##### Records provided #####
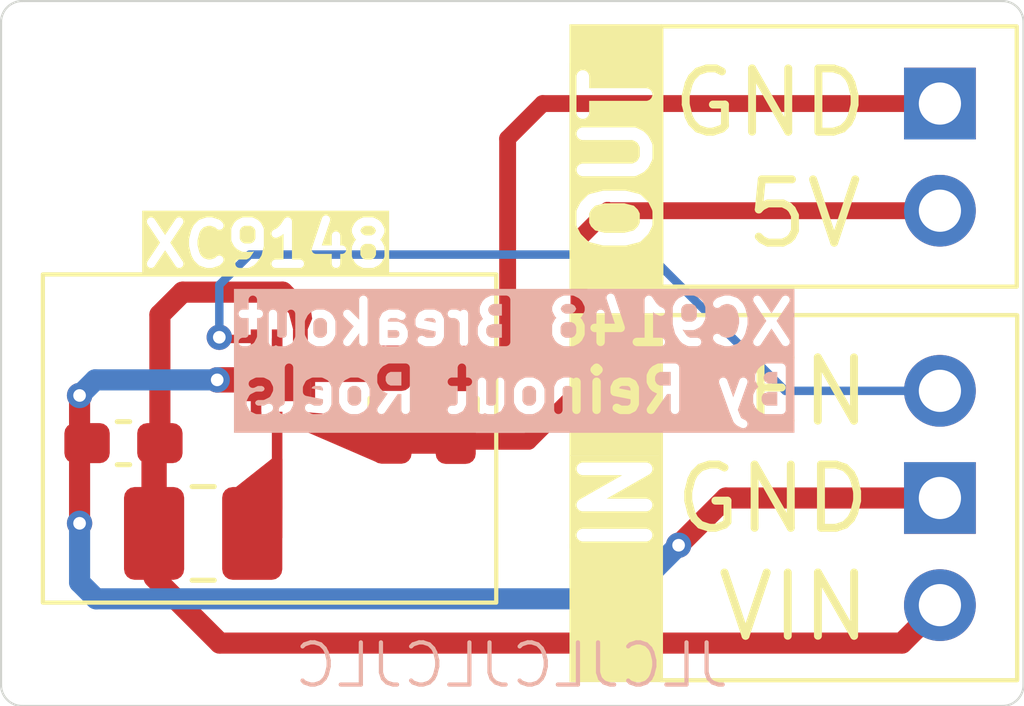
<source format=kicad_pcb>
(kicad_pcb
	(version 20240108)
	(generator "pcbnew")
	(generator_version "8.0")
	(general
		(thickness 1.6)
		(legacy_teardrops no)
	)
	(paper "A4")
	(layers
		(0 "F.Cu" signal)
		(31 "B.Cu" signal)
		(32 "B.Adhes" user "B.Adhesive")
		(33 "F.Adhes" user "F.Adhesive")
		(34 "B.Paste" user)
		(35 "F.Paste" user)
		(36 "B.SilkS" user "B.Silkscreen")
		(37 "F.SilkS" user "F.Silkscreen")
		(38 "B.Mask" user)
		(39 "F.Mask" user)
		(40 "Dwgs.User" user "User.Drawings")
		(41 "Cmts.User" user "User.Comments")
		(42 "Eco1.User" user "User.Eco1")
		(43 "Eco2.User" user "User.Eco2")
		(44 "Edge.Cuts" user)
		(45 "Margin" user)
		(46 "B.CrtYd" user "B.Courtyard")
		(47 "F.CrtYd" user "F.Courtyard")
		(48 "B.Fab" user)
		(49 "F.Fab" user)
		(50 "User.1" user)
		(51 "User.2" user)
		(52 "User.3" user)
		(53 "User.4" user)
		(54 "User.5" user)
		(55 "User.6" user)
		(56 "User.7" user)
		(57 "User.8" user)
		(58 "User.9" user)
	)
	(setup
		(pad_to_mask_clearance 0)
		(allow_soldermask_bridges_in_footprints no)
		(pcbplotparams
			(layerselection 0x00010fc_ffffffff)
			(plot_on_all_layers_selection 0x0000000_00000000)
			(disableapertmacros no)
			(usegerberextensions yes)
			(usegerberattributes no)
			(usegerberadvancedattributes no)
			(creategerberjobfile no)
			(dashed_line_dash_ratio 12.000000)
			(dashed_line_gap_ratio 3.000000)
			(svgprecision 4)
			(plotframeref no)
			(viasonmask no)
			(mode 1)
			(useauxorigin no)
			(hpglpennumber 1)
			(hpglpenspeed 20)
			(hpglpendiameter 15.000000)
			(pdf_front_fp_property_popups yes)
			(pdf_back_fp_property_popups yes)
			(dxfpolygonmode yes)
			(dxfimperialunits yes)
			(dxfusepcbnewfont yes)
			(psnegative no)
			(psa4output no)
			(plotreference yes)
			(plotvalue no)
			(plotfptext yes)
			(plotinvisibletext no)
			(sketchpadsonfab no)
			(subtractmaskfromsilk yes)
			(outputformat 1)
			(mirror no)
			(drillshape 0)
			(scaleselection 1)
			(outputdirectory "gerbers/")
		)
	)
	(net 0 "")
	(net 1 "IN")
	(net 2 "GND")
	(net 3 "OUT")
	(net 4 "LX")
	(net 5 "ENABLE")
	(footprint "Inductor_SMD:L_1008_2520Metric_Pad1.43x2.20mm_HandSolder" (layer "F.Cu") (at 99.9575 64.93 180))
	(footprint "Capacitor_SMD:C_0603_1608Metric_Pad1.08x0.95mm_HandSolder" (layer "F.Cu") (at 105.94 61.8825 90))
	(footprint "Connector_PinHeader_2.54mm:PinHeader_1x02_P2.54mm_Vertical" (layer "F.Cu") (at 117.41 57.28 180))
	(footprint "Capacitor_SMD:C_0603_1608Metric_Pad1.08x0.95mm_HandSolder" (layer "F.Cu") (at 98.07 62.79))
	(footprint "Capacitor_SMD:C_0603_1608Metric_Pad1.08x0.95mm_HandSolder" (layer "F.Cu") (at 104.42 61.8775 90))
	(footprint "Connector_PinHeader_2.54mm:PinHeader_1x03_P2.54mm_Vertical" (layer "F.Cu") (at 117.41 66.63 180))
	(footprint "XC9148G50CER-G:XC9147_8_USP-6C" (layer "F.Cu") (at 101.71 61.295 -90))
	(gr_poly
		(pts
			(xy 102.09 60.1) (xy 101.98 59.68) (xy 102.38 59.41) (xy 102.5 59.57) (xy 102.54 59.84) (xy 102.43 60.1)
		)
		(stroke
			(width 0.001)
			(type solid)
		)
		(fill solid)
		(layer "F.Cu")
		(net 1)
		(uuid "7318fe4e-d8d0-47c2-92e4-05923a2b9e76")
	)
	(gr_poly
		(pts
			(xy 102.33 62.05) (xy 104.18 62.21) (xy 104.11 63.26) (xy 102.33 62.49)
		)
		(stroke
			(width 0.001)
			(type solid)
		)
		(fill solid)
		(layer "F.Cu")
		(net 3)
		(uuid "744a24e4-c3a0-4ed5-8807-943dbae66e31")
	)
	(gr_rect
		(start 108.635 58.19)
		(end 110.825 59.135)
		(stroke
			(width 0.0001)
			(type solid)
		)
		(fill solid)
		(layer "F.SilkS")
		(uuid "19484343-3e9a-481e-8228-c9f51cc438f1")
	)
	(gr_rect
		(start 96.16 58.79)
		(end 106.9 66.57)
		(stroke
			(width 0.1)
			(type default)
		)
		(fill none)
		(layer "F.SilkS")
		(uuid "35e01acf-9ede-45d4-ad27-3711f275377a")
	)
	(gr_rect
		(start 110.8 59.755)
		(end 119.24 68.41)
		(stroke
			(width 0.1)
			(type default)
		)
		(fill none)
		(layer "F.SilkS")
		(uuid "57b25367-851e-419d-86ac-920ea665e612")
	)
	(gr_rect
		(start 110.81 52.91)
		(end 119.23 59.08)
		(stroke
			(width 0.1)
			(type default)
		)
		(fill none)
		(layer "F.SilkS")
		(uuid "70be123e-65ca-4596-8485-1a2ac4ac322a")
	)
	(gr_rect
		(start 108.635 52.86)
		(end 110.825 53.805)
		(stroke
			(width 0.0001)
			(type solid)
		)
		(fill solid)
		(layer "F.SilkS")
		(uuid "8afbd4ab-f8d3-4eef-aec5-988efec3d7cb")
	)
	(gr_rect
		(start 108.635 59.71)
		(end 110.825 63.085)
		(stroke
			(width 0.0001)
			(type solid)
		)
		(fill solid)
		(layer "F.SilkS")
		(uuid "c1d1adfa-63b4-43d3-bb62-a44ac3e858da")
	)
	(gr_rect
		(start 108.635 65.18)
		(end 110.825 68.455)
		(stroke
			(width 0.0001)
			(type solid)
		)
		(fill solid)
		(layer "F.SilkS")
		(uuid "eaa35b37-e8cc-4f3f-b8ae-8f80256e561e")
	)
	(gr_line
		(start 95.67 52.31)
		(end 118.89 52.31)
		(stroke
			(width 0.05)
			(type default)
		)
		(layer "Edge.Cuts")
		(uuid "44c76d13-1666-43d9-a92e-b272a555cf8b")
	)
	(gr_arc
		(start 119.39 68.52)
		(mid 119.243553 68.873553)
		(end 118.89 69.02)
		(stroke
			(width 0.05)
			(type default)
		)
		(layer "Edge.Cuts")
		(uuid "4a84cc60-a6ed-485c-b7d8-ad616db42efb")
	)
	(gr_line
		(start 119.39 52.81)
		(end 119.39 68.52)
		(stroke
			(width 0.05)
			(type default)
		)
		(layer "Edge.Cuts")
		(uuid "509701f5-5ed2-4366-8b42-fdbe7f0dd167")
	)
	(gr_arc
		(start 95.67 69.02)
		(mid 95.316447 68.873553)
		(end 95.17 68.52)
		(stroke
			(width 0.05)
			(type default)
		)
		(layer "Edge.Cuts")
		(uuid "6a394517-561a-4a31-8352-295295a761e5")
	)
	(gr_arc
		(start 118.89 52.31)
		(mid 119.243553 52.456447)
		(end 119.39 52.81)
		(stroke
			(width 0.05)
			(type default)
		)
		(layer "Edge.Cuts")
		(uuid "6e32f723-26fd-4f64-9e7a-40d255a99f5a")
	)
	(gr_line
		(start 118.89 69.02)
		(end 95.67 69.02)
		(stroke
			(width 0.05)
			(type default)
		)
		(layer "Edge.Cuts")
		(uuid "907036a4-32ff-4302-ad44-d84f034d8512")
	)
	(gr_arc
		(start 95.17 52.81)
		(mid 95.316447 52.456447)
		(end 95.67 52.31)
		(stroke
			(width 0.05)
			(type default)
		)
		(layer "Edge.Cuts")
		(uuid "d3678a69-b96b-4be9-8a3f-9551b63d6864")
	)
	(gr_line
		(start 95.17 68.52)
		(end 95.17 52.81)
		(stroke
			(width 0.05)
			(type default)
		)
		(layer "Edge.Cuts")
		(uuid "d66d9323-aca5-41c0-a8e0-8128ded16385")
	)
	(gr_text "JLCJLCJLCJLC"
		(at 112.472858 68.64 0)
		(layer "B.SilkS")
		(uuid "6623cad1-9124-4696-b6e6-eb230ea75d0b")
		(effects
			(font
				(size 1 1)
				(thickness 0.1)
			)
			(justify left bottom mirror)
		)
	)
	(gr_text "XC9148 Breakout\nBy Reinout Roels"
		(at 114.02762 62.133972 0)
		(layer "B.SilkS" knockout)
		(uuid "8622ad1f-5f50-47e9-869b-a357be5844e7")
		(effects
			(font
				(size 1 1)
				(thickness 0.2)
				(bold yes)
			)
			(justify left bottom mirror)
		)
	)
	(gr_text "5V"
		(at 112.71 58.23 0)
		(layer "F.SilkS")
		(uuid "18b35920-e08e-45a1-a587-34b4d0c2f42a")
		(effects
			(font
				(size 1.5 1.5)
				(thickness 0.1875)
			)
			(justify left bottom)
		)
	)
	(gr_text "OUT"
		(at 110.65 58.437858 90)
		(layer "F.SilkS" knockout)
		(uuid "4bd6bcb1-ae60-4fc2-af82-174515632e3a")
		(effects
			(font
				(size 1.5 1.5)
				(thickness 0.3)
				(bold yes)
			)
			(justify left bottom)
		)
	)
	(gr_text "EN"
		(at 112.68 62.45 0)
		(layer "F.SilkS")
		(uuid "aa702e6f-7ad9-438c-8000-0e6711efc35b")
		(effects
			(font
				(size 1.5 1.5)
				(thickness 0.1875)
			)
			(justify left bottom)
		)
	)
	(gr_text "XC9148"
		(at 98.449048 58.67 0)
		(layer "F.SilkS" knockout)
		(uuid "b0029de9-bdd4-47e1-9783-18bb7000a17b")
		(effects
			(font
				(size 1 1)
				(thickness 0.2)
				(bold yes)
			)
			(justify left bottom)
		)
	)
	(gr_text "GND"
		(at 111.04 64.99 0)
		(layer "F.SilkS")
		(uuid "bf916f9c-c770-4267-95b9-c06517aacfc7")
		(effects
			(font
				(size 1.5 1.5)
				(thickness 0.1875)
			)
			(justify left bottom)
		)
	)
	(gr_text "VIN"
		(at 112.04 67.55 0)
		(layer "F.SilkS")
		(uuid "d558053e-00fd-470b-8cb0-f2e825991075")
		(effects
			(font
				(size 1.5 1.5)
				(thickness 0.1875)
			)
			(justify left bottom)
		)
	)
	(gr_text "GND"
		(at 110.98 55.6 0)
		(layer "F.SilkS")
		(uuid "e5a3e133-bd34-41e3-9986-be2b6d1cff1b")
		(effects
			(font
				(size 1.5 1.5)
				(thickness 0.1875)
			)
			(justify left bottom)
		)
	)
	(gr_text "IN"
		(at 110.65 65.525358 90)
		(layer "F.SilkS" knockout)
		(uuid "eefaeaae-548a-4f67-9387-1ffd5eddd8a8")
		(effects
			(font
				(size 1.5 1.5)
				(thickness 0.3)
				(bold yes)
			)
			(justify left bottom)
		)
	)
	(segment
		(start 101.84 59.21)
		(end 102.26 59.63)
		(width 0.5)
		(layer "F.Cu")
		(net 1)
		(uuid "20a98d53-c2b3-42c3-a430-40436c74e154")
	)
	(segment
		(start 99.47 59.21)
		(end 101.84 59.21)
		(width 0.5)
		(layer "F.Cu")
		(net 1)
		(uuid "20ab7bfd-3ce4-4307-8212-e7d2c0d18cc2")
	)
	(segment
		(start 98.795 64.93)
		(end 98.795 62.9275)
		(width 0.6)
		(layer "F.Cu")
		(net 1)
		(uuid "409a37cc-c1c6-47f2-836b-c1cf956da059")
	)
	(segment
		(start 98.795 62.9275)
		(end 98.9325 62.79)
		(width 0.2)
		(layer "F.Cu")
		(net 1)
		(uuid "4ace516c-5e07-4dd5-916a-58832867c06b")
	)
	(segment
		(start 100.35 67.53)
		(end 116.51 67.53)
		(width 0.5)
		(layer "F.Cu")
		(net 1)
		(uuid "563d15d9-ad65-4751-b019-c97ba78c89d5")
	)
	(segment
		(start 98.9325 59.7475)
		(end 99.47 59.21)
		(width 0.5)
		(layer "F.Cu")
		(net 1)
		(uuid "56807abd-7910-4032-880b-b83477101e67")
	)
	(segment
		(start 102.29 60.29)
		(end 102.26 60.32)
		(width 0.2)
		(layer "F.Cu")
		(net 1)
		(uuid "687da680-2457-4bf5-b115-c471ea76fc9d")
	)
	(segment
		(start 116.51 67.53)
		(end 117.41 66.63)
		(width 0.5)
		(layer "F.Cu")
		(net 1)
		(uuid "7e478f7c-86d4-4553-b8ff-274af0e29e98")
	)
	(segment
		(start 98.795 64.93)
		(end 98.795 65.975)
		(width 0.4)
		(layer "F.Cu")
		(net 1)
		(uuid "ab0a2b11-952e-41b9-9a82-f5e7c03e1875")
	)
	(segment
		(start 117.38 66.63)
		(end 117.31 66.7)
		(width 0.4)
		(layer "F.Cu")
		(net 1)
		(uuid "b547381b-df56-4e79-a8f8-bfe2d953232c")
	)
	(segment
		(start 99 64.725)
		(end 98.795 64.93)
		(width 0.2)
		(layer "F.Cu")
		(net 1)
		(uuid "d580914d-78ed-4319-b7ce-920d538a9737")
	)
	(segment
		(start 98.795 65.975)
		(end 100.35 67.53)
		(width 0.5)
		(layer "F.Cu")
		(net 1)
		(uuid "da275edb-c43a-4302-a70d-100866193e77")
	)
	(segment
		(start 98.9325 62.79)
		(end 98.9325 59.7475)
		(width 0.5)
		(layer "F.Cu")
		(net 1)
		(uuid "f09c95b4-da60-4c20-b004-a1caee2d8c95")
	)
	(segment
		(start 117.41 66.63)
		(end 117.38 66.63)
		(width 0.4)
		(layer "F.Cu")
		(net 1)
		(uuid "f1bcb2e3-0873-4694-9bb0-bb6b39511aa1")
	)
	(segment
		(start 97.03 62.9675)
		(end 97.2075 62.79)
		(width 0.5)
		(layer "F.Cu")
		(net 2)
		(uuid "0f99b83e-6196-4f25-aab1-90035b894e3b")
	)
	(segment
		(start 97.03 64.69)
		(end 97.03 62.9675)
		(width 0.5)
		(layer "F.Cu")
		(net 2)
		(uuid "206a3ac4-c5e4-4396-9312-69de6e44c00e")
	)
	(segment
		(start 97.03 62.6125)
		(end 97.2075 62.79)
		(width 0.2)
		(layer "F.Cu")
		(net 2)
		(uuid "210f1c37-cc99-4626-87d7-6f7fdb10247c")
	)
	(segment
		(start 105.935 61.015)
		(end 105.94 61.02)
		(width 0.4)
		(layer "F.Cu")
		(net 2)
		(uuid "25b54249-f2ee-4994-bfec-92bb7784eff4")
	)
	(segment
		(start 101.21 61.795)
		(end 101.71 61.295)
		(width 0.2)
		(layer "F.Cu")
		(net 2)
		(uuid "401d404d-8b4a-4367-9f70-97d8becbfd40")
	)
	(segment
		(start 112.34 64.09)
		(end 117.41 64.09)
		(width 0.5)
		(layer "F.Cu")
		(net 2)
		(uuid "61054921-6cf1-46c5-b5fd-f1eb7033fb6e")
	)
	(segment
		(start 108 54.74)
		(end 117.41 54.74)
		(width 0.4)
		(layer "F.Cu")
		(net 2)
		(uuid "6ab437cc-e1cd-4075-ae72-e31544a11e05")
	)
	(segment
		(start 102.4725 61.09)
		(end 104.335 61.09)
		(width 0.5)
		(layer "F.Cu")
		(net 2)
		(uuid "6c64b53b-4eb0-4d31-86c2-40d9731a6626")
	)
	(segment
		(start 111.22 65.21)
		(end 112.34 64.09)
		(width 0.5)
		(layer "F.Cu")
		(net 2)
		(uuid "6ce5b9b0-23dc-469b-94fb-10327bca20a7")
	)
	(segment
		(start 107.17 55.57)
		(end 108 54.74)
		(width 0.4)
		(layer "F.Cu")
		(net 2)
		(uuid "71d7eaa7-fbd6-4d9b-8276-e00c5217058b")
	)
	(segment
		(start 106.9 61.02)
		(end 107.17 60.75)
		(width 0.4)
		(layer "F.Cu")
		(net 2)
		(uuid "74cee20a-e409-45a8-8357-a989b030c700")
	)
	(segment
		(start 107.17 60.75)
		(end 107.17 55.57)
		(width 0.4)
		(layer "F.Cu")
		(net 2)
		(uuid "7d16dfd9-871f-4fa4-92e3-323cfa6358c1")
	)
	(segment
		(start 104.335 61.1)
		(end 104.42 61.015)
		(width 0.4)
		(layer "F.Cu")
		(net 2)
		(uuid "841400ae-93e1-45d3-b1c5-3b783221596a")
	)
	(segment
		(start 101.21 62.27)
		(end 101.21 61.795)
		(width 0.25)
		(layer "F.Cu")
		(net 2)
		(uuid "87fe0d20-8695-435c-91b4-6893710725d5")
	)
	(segment
		(start 101.705 61.29)
		(end 101.71 61.295)
		(width 0.2)
		(layer "F.Cu")
		(net 2)
		(uuid "946bdfb1-a2f5-4d75-a0f4-5605d53cfa51")
	)
	(segment
		(start 101.705 61.3)
		(end 101.71 61.295)
		(width 0.2)
		(layer "F.Cu")
		(net 2)
		(uuid "9fd5c533-99f8-4fce-9e69-caa1e33b0a02")
	)
	(segment
		(start 100.29 61.29)
		(end 101.705 61.29)
		(width 0.6)
		(layer "F.Cu")
		(net 2)
		(uuid "adeb5179-57c3-411e-9ee6-a7701efe65ba")
	)
	(segment
		(start 104.42 61.015)
		(end 105.935 61.015)
		(width 0.5)
		(layer "F.Cu")
		(net 2)
		(uuid "b74b148f-ef61-4c13-a312-e22527621d0d")
	)
	(segment
		(start 105.94 61.02)
		(end 106.9 61.02)
		(width 0.4)
		(layer "F.Cu")
		(net 2)
		(uuid "ba0e57a9-d740-4022-ba4a-5d8b7e3f2cfb")
	)
	(segment
		(start 101.71 60.32)
		(end 101.71 61.295)
		(width 0.25)
		(layer "F.Cu")
		(net 2)
		(uuid "be77dab5-6dd1-4869-9c75-11128ea9a404")
	)
	(segment
		(start 97.03 61.66)
		(end 97.03 62.6125)
		(width 0.5)
		(layer "F.Cu")
		(net 2)
		(uuid "f3f877cf-4f3d-44e0-9877-33bf385fb097")
	)
	(via
		(at 100.29 61.29)
		(size 0.6)
		(drill 0.3)
		(layers "F.Cu" "B.Cu")
		(free yes)
		(net 2)
		(uuid "2f25e2ff-b758-4d61-a5b4-cc6ef644a7a2")
	)
	(via
		(at 97.03 61.66)
		(size 0.6)
		(drill 0.3)
		(layers "F.Cu" "B.Cu")
		(free yes)
		(net 2)
		(uuid "3bb31629-f769-4436-b606-accec3fa0e1f")
	)
	(via
		(at 111.22 65.21)
		(size 0.6)
		(drill 0.3)
		(layers "F.Cu" "B.Cu")
		(net 2)
		(uuid "4301d84d-930c-4370-9adb-aef5770fb691")
	)
	(via
		(at 97.03 64.69)
		(size 0.6)
		(drill 0.3)
		(layers "F.Cu" "B.Cu")
		(net 2)
		(uuid "45cca6bf-f040-41ae-a5ec-c442a0b651fa")
	)
	(segment
		(start 111.22 65.21)
		(end 109.95 66.48)
		(width 0.5)
		(layer "B.Cu")
		(net 2)
		(uuid "3944bf9d-2fa2-4904-b628-ebdbd3493cb0")
	)
	(segment
		(start 97.4 61.29)
		(end 100.29 61.29)
		(width 0.5)
		(layer "B.Cu")
		(net 2)
		(uuid "484ca161-2809-4bdb-b1b8-457ad9f31f29")
	)
	(segment
		(start 97.42 66.48)
		(end 97.03 66.09)
		(width 0.5)
		(layer "B.Cu")
		(net 2)
		(uuid "9c902d53-ebf4-4517-acc8-b8d66d7104c3")
	)
	(segment
		(start 109.95 66.48)
		(end 97.42 66.48)
		(width 0.5)
		(layer "B.Cu")
		(net 2)
		(uuid "d24ff322-c671-48ce-849e-ac78f53aa7f6")
	)
	(segment
		(start 97.03 61.66)
		(end 97.4 61.29)
		(width 0.5)
		(layer "B.Cu")
		(net 2)
		(uuid "f3db5fc0-9788-4396-a28b-d3791538590f")
	)
	(segment
		(start 97.03 66.09)
		(end 97.03 64.69)
		(width 0.5)
		(layer "B.Cu")
		(net 2)
		(uuid "fbfa579c-0d9c-4ae7-952c-0ec207ddcf4b")
	)
	(segment
		(start 109.54 57.27)
		(end 109.55 57.28)
		(width 0.4)
		(layer "F.Cu")
		(net 3)
		(uuid "4aa7008f-9da8-4fa8-8c1b-a5c50a5404c8")
	)
	(segment
		(start 109.55 57.28)
		(end 117.41 57.28)
		(width 0.4)
		(layer "F.Cu")
		(net 3)
		(uuid "57356378-09a0-4e31-bde1-2617dccc2c62")
	)
	(segment
		(start 104.42 62.74)
		(end 105.935 62.74)
		(width 0.6)
		(layer "F.Cu")
		(net 3)
		(uuid "6e135895-18c6-4ff0-9745-5f5e944ad434")
	)
	(segment
		(start 108.86 61.55)
		(end 108.86 57.95)
		(width 0.4)
		(layer "F.Cu")
		(net 3)
		(uuid "9160ae0a-d88c-4422-95e5-73a71b4c1233")
	)
	(segment
		(start 105.94 62.745)
		(end 107.665 62.745)
		(width 0.4)
		(layer "F.Cu")
		(net 3)
		(uuid "d8087c11-7cf2-4e08-bd0a-baeb2198474d")
	)
	(segment
		(start 107.665 62.745)
		(end 108.86 61.55)
		(width 0.4)
		(layer "F.Cu")
		(net 3)
		(uuid "e600212f-6119-438e-9495-876e9c385938")
	)
	(segment
		(start 105.935 62.74)
		(end 105.94 62.745)
		(width 0.2)
		(layer "F.Cu")
		(net 3)
		(uuid "eaf32662-5259-4615-b718-9514919864d5")
	)
	(segment
		(start 108.86 57.95)
		(end 109.54 57.27)
		(width 0.4)
		(layer "F.Cu")
		(net 3)
		(uuid "f45fcdb5-0842-4e0e-8e7e-85b2a8417ca7")
	)
	(segment
		(start 101.71 64.335)
		(end 101.115 64.93)
		(width 0.2)
		(layer "F.Cu")
		(net 4)
		(uuid "ad84c64e-9c22-49d8-b092-41842297055b")
	)
	(segment
		(start 101.71 62.27)
		(end 101.71 64.335)
		(width 0.25)
		(layer "F.Cu")
		(net 4)
		(uuid "f6347332-ef5f-4374-bcc4-fce5428262bf")
	)
	(segment
		(start 100.38 60.32)
		(end 100.34 60.28)
		(width 0.2)
		(layer "F.Cu")
		(net 5)
		(uuid "95b759c0-cc9a-43b0-aa19-3450fa431292")
	)
	(segment
		(start 101.21 60.32)
		(end 100.38 60.32)
		(width 0.2)
		(layer "F.Cu")
		(net 5)
		(uuid "f71142bd-abaf-48ca-82aa-cf301b4d32c9")
	)
	(via
		(at 100.34 60.28)
		(size 0.6)
		(drill 0.3)
		(layers "F.Cu" "B.Cu")
		(free yes)
		(net 5)
		(uuid "f52afea4-24e2-4c30-a395-0c979a616711")
	)
	(segment
		(start 101.06 58.32)
		(end 110.52 58.32)
		(width 0.2)
		(layer "B.Cu")
		(net 5)
		(uuid "0c090a08-116d-46f3-ae86-04211f32aa27")
	)
	(segment
		(start 100.34 59.04)
		(end 101.06 58.32)
		(width 0.2)
		(layer "B.Cu")
		(net 5)
		(uuid "698f9aec-3b84-421f-b6de-9745a28c7734")
	)
	(segment
		(start 100.34 60.28)
		(end 100.34 59.04)
		(width 0.2)
		(layer "B.Cu")
		(net 5)
		(uuid "85822fe8-6767-40c9-aa45-6c3a04a52a9e")
	)
	(segment
		(start 110.52 58.32)
		(end 113.75 61.55)
		(width 0.2)
		(layer "B.Cu")
		(net 5)
		(uuid "96bcc1ba-aaf9-43bc-b18a-f7bae2ae2457")
	)
	(segment
		(start 113.75 61.55)
		(end 117.41 61.55)
		(width 0.2)
		(layer "B.Cu")
		(net 5)
		(uuid "eac6e947-5715-46dc-bc34-a4d5bd033578")
	)
	(zone
		(net 4)
		(net_name "LX")
		(layer "F.Cu")
		(uuid "a5039fbc-59fd-4efd-8343-18802d6b4735")
		(name "$teardrop_padvia$")
		(hatch full 0.1)
		(priority 30000)
		(attr
			(teardrop
				(type padvia)
			)
		)
		(connect_pads yes
			(clearance 0)
		)
		(min_thickness 0.0254)
		(filled_areas_thickness no)
		(fill yes
			(thermal_gap 0.5)
			(thermal_bridge_width 0.5)
			(island_removal_mode 1)
			(island_area_min 10)
		)
		(polygon
			(pts
				(xy 101.835 63.157798) (xy 101.585 63.157798) (xy 100.735431 63.83) (xy 101.12 64.931) (xy 101.832499 65.046425)
			)
		)
		(filled_polygon
			(layer "F.Cu")
			(pts
				(xy 101.831557 63.161225) (xy 101.834984 63.169498) (xy 101.834984 63.169513) (xy 101.832517 65.032695)
				(xy 101.829079 65.040964) (xy 101.820802 65.04438) (xy 101.818946 65.044229) (xy 101.126877 64.932114)
				(xy 101.119258 64.927409) (xy 101.117704 64.924427) (xy 100.738177 63.837861) (xy 100.738684 63.828924)
				(xy 100.741961 63.824832) (xy 101.581809 63.160323) (xy 101.589069 63.157798) (xy 101.823284 63.157798)
			)
		)
	)
)

</source>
#####
▶ **Exercise aim**
Output, exactly as written, only the lines from the beginning of the listing through the line containing "(scaleselection 1)", both included, and no pictures.

▶ **Output of the exercise**
<source format=kicad_pcb>
(kicad_pcb
	(version 20240108)
	(generator "pcbnew")
	(generator_version "8.0")
	(general
		(thickness 1.6)
		(legacy_teardrops no)
	)
	(paper "A4")
	(layers
		(0 "F.Cu" signal)
		(31 "B.Cu" signal)
		(32 "B.Adhes" user "B.Adhesive")
		(33 "F.Adhes" user "F.Adhesive")
		(34 "B.Paste" user)
		(35 "F.Paste" user)
		(36 "B.SilkS" user "B.Silkscreen")
		(37 "F.SilkS" user "F.Silkscreen")
		(38 "B.Mask" user)
		(39 "F.Mask" user)
		(40 "Dwgs.User" user "User.Drawings")
		(41 "Cmts.User" user "User.Comments")
		(42 "Eco1.User" user "User.Eco1")
		(43 "Eco2.User" user "User.Eco2")
		(44 "Edge.Cuts" user)
		(45 "Margin" user)
		(46 "B.CrtYd" user "B.Courtyard")
		(47 "F.CrtYd" user "F.Courtyard")
		(48 "B.Fab" user)
		(49 "F.Fab" user)
		(50 "User.1" user)
		(51 "User.2" user)
		(52 "User.3" user)
		(53 "User.4" user)
		(54 "User.5" user)
		(55 "User.6" user)
		(56 "User.7" user)
		(57 "User.8" user)
		(58 "User.9" user)
	)
	(setup
		(pad_to_mask_clearance 0)
		(allow_soldermask_bridges_in_footprints no)
		(pcbplotparams
			(layerselection 0x00010fc_ffffffff)
			(plot_on_all_layers_selection 0x0000000_00000000)
			(disableapertmacros no)
			(usegerberextensions yes)
			(usegerberattributes no)
			(usegerberadvancedattributes no)
			(creategerberjobfile no)
			(dashed_line_dash_ratio 12.000000)
			(dashed_line_gap_ratio 3.000000)
			(svgprecision 4)
			(plotframeref no)
			(viasonmask no)
			(mode 1)
			(useauxorigin no)
			(hpglpennumber 1)
			(hpglpenspeed 20)
			(hpglpendiameter 15.000000)
			(pdf_front_fp_property_popups yes)
			(pdf_back_fp_property_popups yes)
			(dxfpolygonmode yes)
			(dxfimperialunits yes)
			(dxfusepcbnewfont yes)
			(psnegative no)
			(psa4output no)
			(plotreference yes)
			(plotvalue no)
			(plotfptext yes)
			(plotinvisibletext no)
			(sketchpadsonfab no)
			(subtractmaskfromsilk yes)
			(outputformat 1)
			(mirror no)
			(drillshape 0)
			(scaleselection 1)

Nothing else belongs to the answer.